De son vivant, votre défunt mari a donné la nue-propriété à ses enfants, en se réservant l'usufruit. A son décès, l'usufruit se consolidant avec la nue-propriété, ce bien échappe à son patrimoine successoral.
A moins qu'une clause de réversion de l'usufruit à votre profit ait été stipulée dans l'acte, vous ne pouvez pas prétendre à en être bénéficiaire.
L'article 764 du code civil n'a pas vocation à s'appliquer également. Il prévoit expressément que le logement doit appartenir soit aux deux époux (ce qui n'est pas le cas, l'usufruit était propre à votre époux), soit intégralement au défunt.

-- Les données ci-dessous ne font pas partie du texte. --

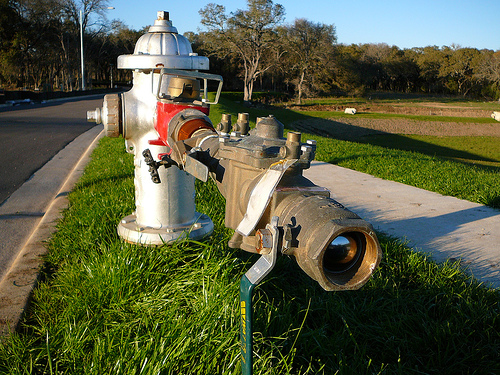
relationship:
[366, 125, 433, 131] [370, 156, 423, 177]
dirt in grass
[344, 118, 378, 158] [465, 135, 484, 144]
shadow on ground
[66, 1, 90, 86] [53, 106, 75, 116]
lamp across road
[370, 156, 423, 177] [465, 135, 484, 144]
grass on ground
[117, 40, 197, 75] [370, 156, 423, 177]
hydrant in grass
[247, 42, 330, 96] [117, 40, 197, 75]
trees behind hydrant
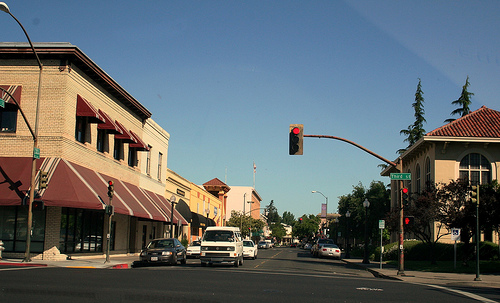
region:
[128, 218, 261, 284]
Cars in the foreground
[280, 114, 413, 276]
A traffic light in the foreground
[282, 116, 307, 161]
Traffic light is on red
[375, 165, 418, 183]
A street sign in the foreground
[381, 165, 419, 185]
The street sign is green in color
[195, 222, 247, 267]
A white van in the foreground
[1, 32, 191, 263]
A building in the foreground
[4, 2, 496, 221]
The sky is clear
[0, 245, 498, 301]
The concrete streets are dark gray in color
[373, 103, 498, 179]
The roof of the building is brown in color.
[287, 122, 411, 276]
Stop light on a pole over a street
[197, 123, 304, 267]
Cars waiting at a red stop light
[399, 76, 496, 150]
Two tall green trees behind a building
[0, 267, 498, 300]
Black asphalt street with white lines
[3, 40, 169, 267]
Multistory city building made of bricks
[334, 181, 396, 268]
Green trees in a row beside the street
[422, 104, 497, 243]
Building with a red roof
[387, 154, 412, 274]
Street sign on a metal pole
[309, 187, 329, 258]
Street light hanging over parked cars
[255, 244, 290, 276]
Yellow dotted lines down the center of the street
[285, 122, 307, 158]
three light traffic signal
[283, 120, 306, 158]
lit red light on signal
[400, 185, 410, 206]
red traffic light on tall pole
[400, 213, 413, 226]
don't walk signal on pole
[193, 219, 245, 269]
front end of white van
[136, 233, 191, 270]
black car parked at curb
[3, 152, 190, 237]
brown awning on brick building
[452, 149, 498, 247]
arched window on right of building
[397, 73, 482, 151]
tops of pine trees beyond building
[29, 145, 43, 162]
green street sign on metal pole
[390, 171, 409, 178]
green street sign with white letters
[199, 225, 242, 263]
white van on the street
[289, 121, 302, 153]
metal street light on red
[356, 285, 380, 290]
man hole cover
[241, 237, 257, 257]
white car behind van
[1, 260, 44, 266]
red paint on the curb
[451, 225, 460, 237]
sign with white and blue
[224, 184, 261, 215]
square building in the distance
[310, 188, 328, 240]
tall street light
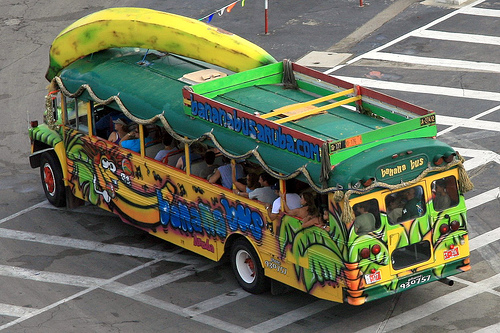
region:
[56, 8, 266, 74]
yellow and green banana on bus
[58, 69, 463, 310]
multi colored passenger bus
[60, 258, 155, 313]
white lines in gray pavement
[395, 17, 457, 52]
white lines in gray pavement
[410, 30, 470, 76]
white lines in gray pavement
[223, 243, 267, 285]
black and white tire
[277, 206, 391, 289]
palm tree leaves with black outline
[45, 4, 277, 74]
large yellow and green banana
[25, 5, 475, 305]
yellow bus with decorative paint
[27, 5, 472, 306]
bus with a yellow banana on top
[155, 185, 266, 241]
blue letters outlined in black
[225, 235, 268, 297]
black tire with white rim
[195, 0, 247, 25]
pennant of hanging flags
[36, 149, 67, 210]
black tire with red center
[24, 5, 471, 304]
yellow bus with green roof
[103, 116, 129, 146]
woman wearing a sun visor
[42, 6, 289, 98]
big banana on top of bus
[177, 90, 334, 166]
bananabusaruba.com logo in blue print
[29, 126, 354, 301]
side panel design for the banana bus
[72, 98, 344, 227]
tourists inside of the banana bus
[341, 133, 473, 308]
design on rear panel on banana bus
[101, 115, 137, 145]
tourist looking outside of window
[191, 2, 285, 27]
line holding flags of different colors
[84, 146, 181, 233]
banana designed with eyes and hands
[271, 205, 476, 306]
design of palm trees on back of bus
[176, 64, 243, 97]
fire escape on top of bus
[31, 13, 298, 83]
A giant banana on a bus.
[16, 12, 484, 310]
A large school bus.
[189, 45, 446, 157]
A rack on top of a bus.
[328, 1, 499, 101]
Lines painted on a street.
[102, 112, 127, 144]
A woman wearing a visor.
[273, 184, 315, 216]
A woman with her arm outside a bus.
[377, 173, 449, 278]
A door on a bus.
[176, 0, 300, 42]
Flags on a string.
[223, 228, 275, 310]
Back tire of a bus.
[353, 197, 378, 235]
a bus rear window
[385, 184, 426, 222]
a bus rear window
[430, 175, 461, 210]
a bus rear window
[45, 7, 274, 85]
a large figural banana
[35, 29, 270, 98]
A big banana on top of the bus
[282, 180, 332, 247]
People looking out a window of a bus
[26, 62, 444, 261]
Crazy looking bus with lots of people in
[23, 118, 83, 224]
A tire with red ran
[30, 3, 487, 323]
a festive bus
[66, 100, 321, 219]
people inside of bus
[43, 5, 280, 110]
a large banana on bus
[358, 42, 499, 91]
white line on pavement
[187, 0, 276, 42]
a multicolored banner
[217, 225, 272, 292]
a black wheel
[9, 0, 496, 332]
a scene outside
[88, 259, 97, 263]
a piece of the image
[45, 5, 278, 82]
large yellow and green banana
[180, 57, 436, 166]
painted wood box on top of bus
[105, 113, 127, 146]
woman wearing beige visor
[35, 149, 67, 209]
black tire with red middle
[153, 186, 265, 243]
banana bus graffiti painted in blue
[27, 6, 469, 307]
yellow bus with a large banana on top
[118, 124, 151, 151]
person inside bus wearing blue shirt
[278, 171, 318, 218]
woman holding onto bus frame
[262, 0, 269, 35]
red and white pole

Or, le bien n'appartenait plus au défunt du fait de la donation. Il appartenait aux enfants du défunt qui avait un droit de propriété "limitée".
Idem, vous ne pouviez bénéficier du droit temporaire de jouissance gratuite du logement (pendant un an), puisque pour en bénéficier, il est obligatoire que le logement dépende totalement de la succession du défunt.
Or, une fois de plus, l'usufruit s'éteignant au décès, le bien échappe à la succession.
C'est la raison pour laquelle, les enfants étaient en droit de changer les serrures et de vous empêcher de pénétrer dans la maison au jour du décès.
En définitive, et malheureusement, la vente qui a été faite sans vous est valable et le prix de vente doit être réparti entre les seuls enfants de votre mari.